Undoubtedly, the arts can break down barriers between people, through interaction and engagement which deconstructs false perceptions and angst.  The arts can bring people together who, due to their diverse backgrounds and experiences, might not have encountered one another otherwise.  Embedding arts in educational activities can foster critical thinking and reflection, even self-reflection. 

All of the above are condiciones sine quibus non for migrant inclusion.  The latter does not mean tolerance, it mustn’t be laissez-faire.  Inclusion requires forms of confrontation that lead to a better understanding of both opportunities and challenges of inclusion and a discourse about how we can make it work.
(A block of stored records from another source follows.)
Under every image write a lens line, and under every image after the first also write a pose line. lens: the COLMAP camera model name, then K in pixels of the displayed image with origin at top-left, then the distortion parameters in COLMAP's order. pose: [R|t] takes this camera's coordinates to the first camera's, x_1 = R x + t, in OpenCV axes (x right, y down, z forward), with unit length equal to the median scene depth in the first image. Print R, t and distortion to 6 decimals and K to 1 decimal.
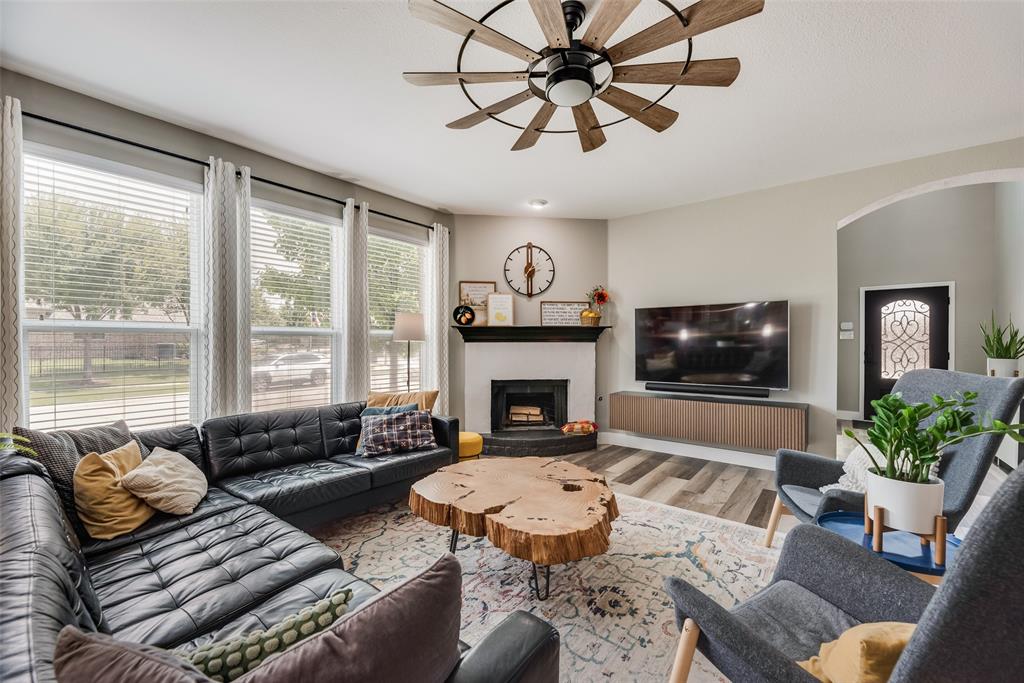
lens RADIAL K [[412.5, 0, 512.3], [0, 412.5, 347.2], [0, 0, 1]] dist [-0.001310, -0.000230]
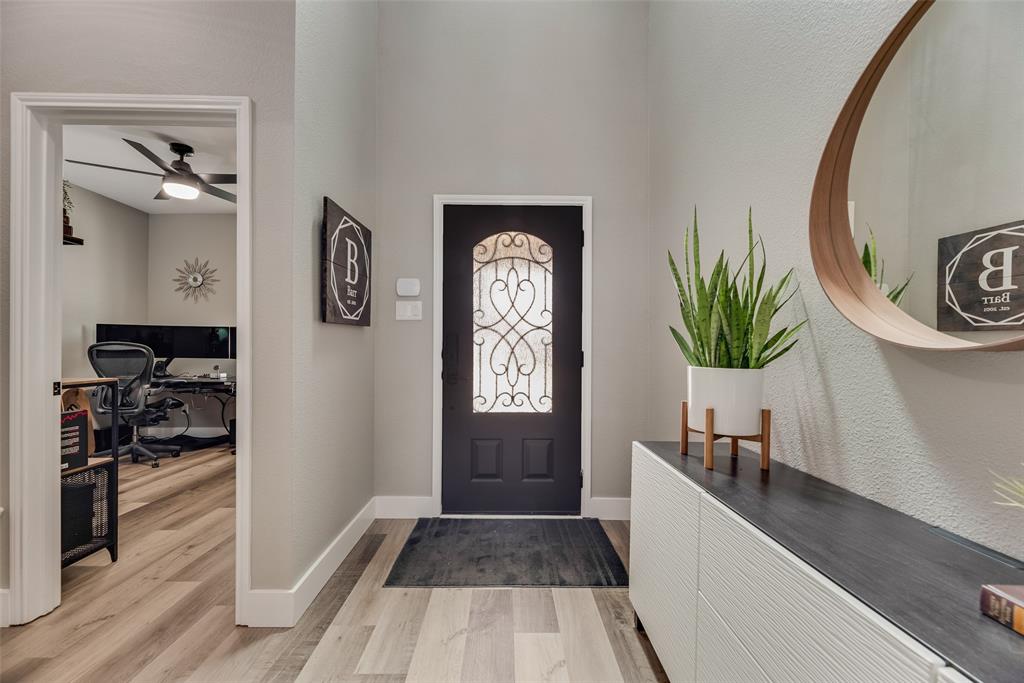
lens RADIAL K [[412.5, 0, 512.3], [0, 412.5, 347.2], [0, 0, 1]] dist [-0.001310, -0.000230]
pose [[0.772330, 0.007243, 0.635180, 0.871393], [-0.001126, 0.999949, -0.010034, 0.016187], [-0.635220, 0.007034, 0.772299, 0.855382]]
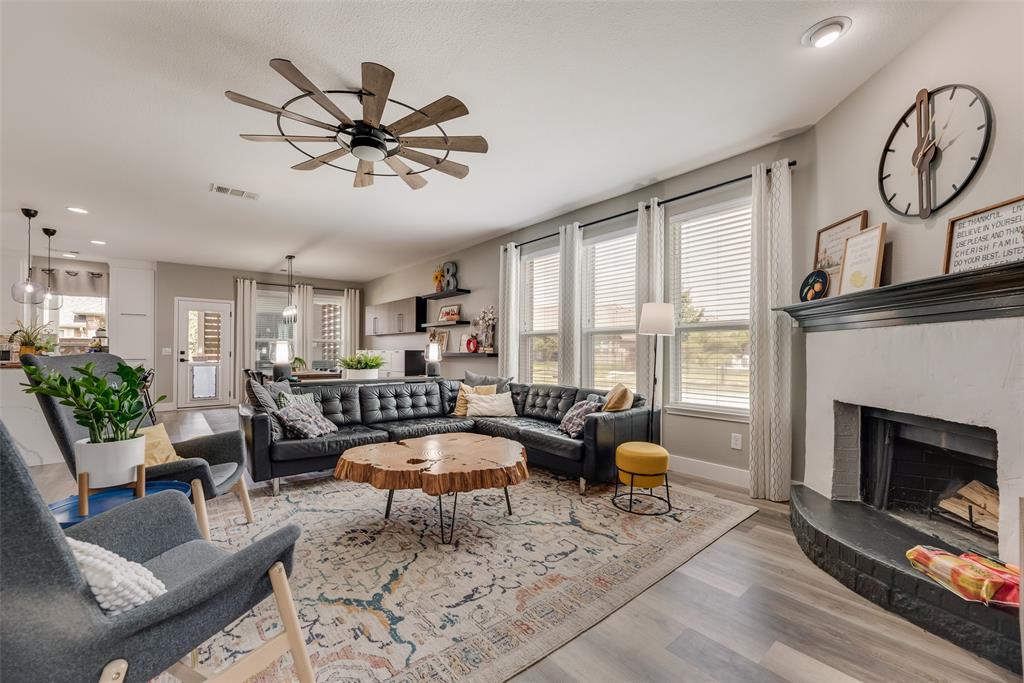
lens RADIAL K [[412.5, 0, 512.3], [0, 412.5, 347.2], [0, 0, 1]] dist [-0.001310, -0.000230]
pose [[-0.201636, -0.007635, -0.979431, 0.549899], [-0.010582, 0.999928, -0.005616, 0.017387], [0.979403, 0.009232, -0.201703, 0.686993]]
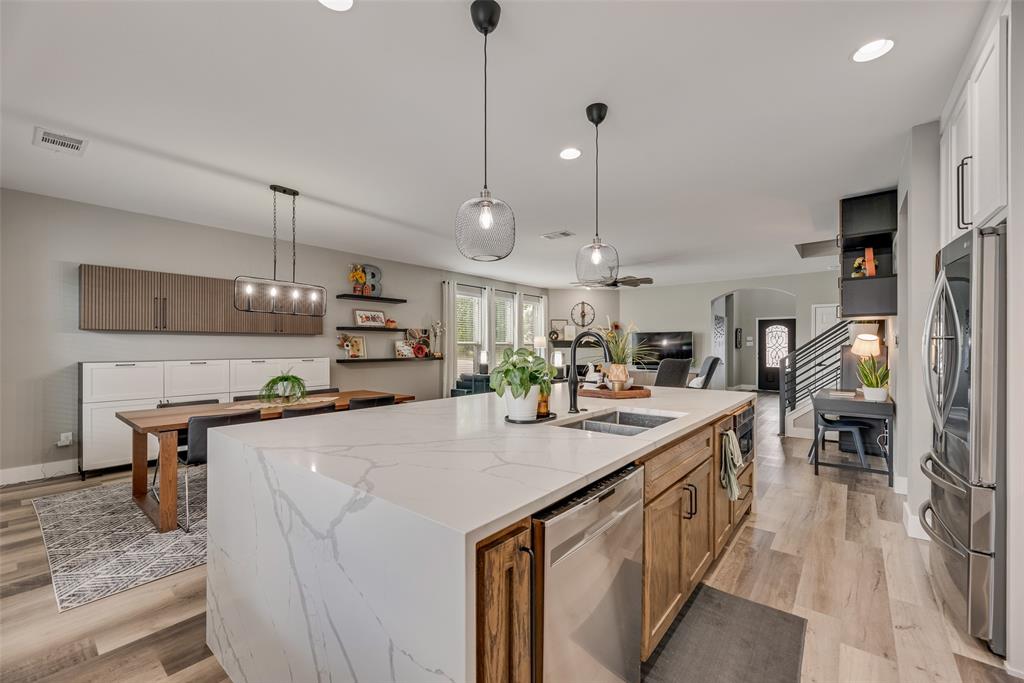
lens RADIAL K [[412.5, 0, 512.3], [0, 412.5, 347.2], [0, 0, 1]] dist [-0.001310, -0.000230]
pose [[0.999907, 0.000587, -0.013592, -0.302585], [-0.000691, 0.999971, -0.007613, 0.001439], [0.013587, 0.007622, 0.999879, -1.172279]]
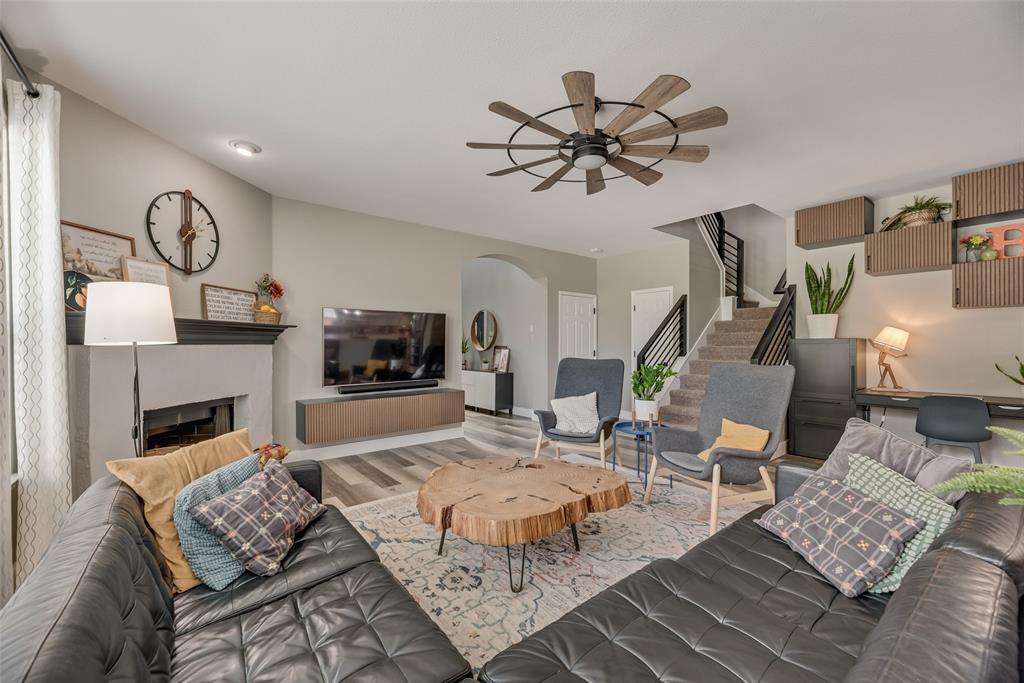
lens RADIAL K [[412.5, 0, 512.3], [0, 412.5, 347.2], [0, 0, 1]] dist [-0.001310, -0.000230]
pose [[0.223634, -0.007418, 0.974645, -0.484000], [0.010729, 0.999929, 0.005149, -0.005957], [-0.974614, 0.009305, 0.223698, 0.369409]]
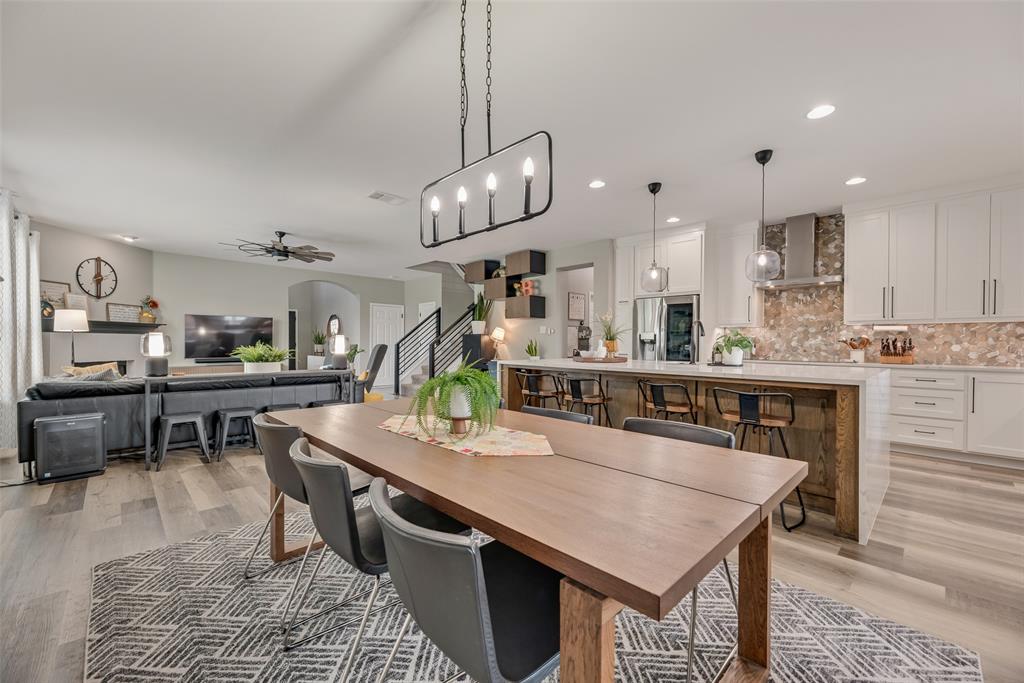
lens RADIAL K [[412.5, 0, 512.3], [0, 412.5, 347.2], [0, 0, 1]] dist [-0.001310, -0.000230]
pose [[0.133467, -0.008047, 0.991021, -1.094372], [0.004435, 0.999962, 0.007522, 0.027956], [-0.991043, 0.003392, 0.133498, -0.475090]]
At a personal level, inclusion demands a sense of belonging which first requires and then produces positive experiences.  Inclusion calls for the active involvement of every one in order to work.  This, perhaps, is its greatest distinctive feature when compared to integration processes.

Migrant inclusion is a key feature of Maltese policy making of recent years, be it Malta’s strategy Integration = Belonging, educational efforts made by the Migrant Learners’ Unit in Maltese state schools or the work of the Arts Council, which in recent months has been engaging in active consultation processes in this regard.

Promoting inclusion within the arts field is indeed a win-win for all: it contributes to making Malta’s rich cultural scene and heritage accessible for all; it provides new, foreign perspectives and approaches for the arts in Malta; and it offers new, creative spaces for encounters that may not happen otherwise.